Over 68% of QC’s urban farmers are women. Many of the model urban farms are run by empowered women who can better take care of their families by having the capacity to feed their children and even their communities. Other innovative and inspiring urban farms are led by Peoples with Disabilities (PWDs) who have shown the way to show that “if there is a will, there is a way!”
Through GrowQC, citizens also rekindled the Filipino cultural value of Bayanihan – citizens uniting in heroism for the community. We have seen countless volunteer movements from youth to uniformed personnel helping out to clean, clear, and land prepare idle and trash-filled lands into beautiful and productive food spaces, even simple everyday citizens who patronize urban farmer’s produce.
The other focus of GrowQC is the improvement of food systems.

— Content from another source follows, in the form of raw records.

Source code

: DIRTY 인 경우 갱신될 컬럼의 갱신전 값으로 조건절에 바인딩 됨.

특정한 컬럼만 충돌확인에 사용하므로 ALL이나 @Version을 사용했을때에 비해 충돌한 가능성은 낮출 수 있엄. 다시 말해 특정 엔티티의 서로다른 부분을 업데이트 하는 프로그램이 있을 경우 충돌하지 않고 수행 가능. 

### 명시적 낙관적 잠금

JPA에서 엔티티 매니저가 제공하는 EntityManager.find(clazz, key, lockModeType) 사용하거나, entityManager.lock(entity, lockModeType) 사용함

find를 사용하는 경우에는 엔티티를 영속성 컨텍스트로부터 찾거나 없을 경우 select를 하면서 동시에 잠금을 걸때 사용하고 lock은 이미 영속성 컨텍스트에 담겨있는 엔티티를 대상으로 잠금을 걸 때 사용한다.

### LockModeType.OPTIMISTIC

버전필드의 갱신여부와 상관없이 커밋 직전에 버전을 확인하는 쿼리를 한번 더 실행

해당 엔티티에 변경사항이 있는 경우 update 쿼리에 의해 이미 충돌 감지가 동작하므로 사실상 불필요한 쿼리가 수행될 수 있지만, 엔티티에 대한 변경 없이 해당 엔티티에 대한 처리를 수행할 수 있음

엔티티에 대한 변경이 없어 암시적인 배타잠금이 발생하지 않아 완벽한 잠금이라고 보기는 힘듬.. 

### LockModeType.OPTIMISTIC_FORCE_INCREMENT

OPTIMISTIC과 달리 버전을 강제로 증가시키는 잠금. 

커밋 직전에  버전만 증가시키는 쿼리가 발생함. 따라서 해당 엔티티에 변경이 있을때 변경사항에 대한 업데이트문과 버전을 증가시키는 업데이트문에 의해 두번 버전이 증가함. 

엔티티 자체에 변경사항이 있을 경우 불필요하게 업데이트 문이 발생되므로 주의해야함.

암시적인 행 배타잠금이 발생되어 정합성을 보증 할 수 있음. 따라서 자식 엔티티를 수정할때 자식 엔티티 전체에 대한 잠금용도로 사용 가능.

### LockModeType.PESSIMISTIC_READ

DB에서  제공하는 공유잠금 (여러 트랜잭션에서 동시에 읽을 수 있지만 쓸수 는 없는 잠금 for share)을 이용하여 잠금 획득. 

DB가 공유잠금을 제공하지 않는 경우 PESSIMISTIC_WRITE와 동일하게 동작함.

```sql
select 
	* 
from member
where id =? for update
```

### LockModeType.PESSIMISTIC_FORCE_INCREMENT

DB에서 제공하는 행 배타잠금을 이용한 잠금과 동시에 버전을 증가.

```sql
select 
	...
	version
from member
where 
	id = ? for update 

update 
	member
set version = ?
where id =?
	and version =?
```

Our successful Kadiwa-GrowQC wholesale food market partnership with the Department of Agriculture has paved the way for the establishment of Kadiwa ni BBM and Hapag kay BBM national food security programs, championed by the President. These programs adopted QC’s efforts of linking local urban food production in urban peri-urban agri-food systems.
Currently, QC’s legislative arm created a new committee on food security and urban farming. The City now has two Urban Farmers duly elected as sectoral representatives for urban agriculture in the QC People’s Council. Moreover, more departments outside the Food Security Task Force are now engaging food security by integrating nature-based solutions like rainwater harvesting and biodigesters and integrating city designs to contribute to the initiative.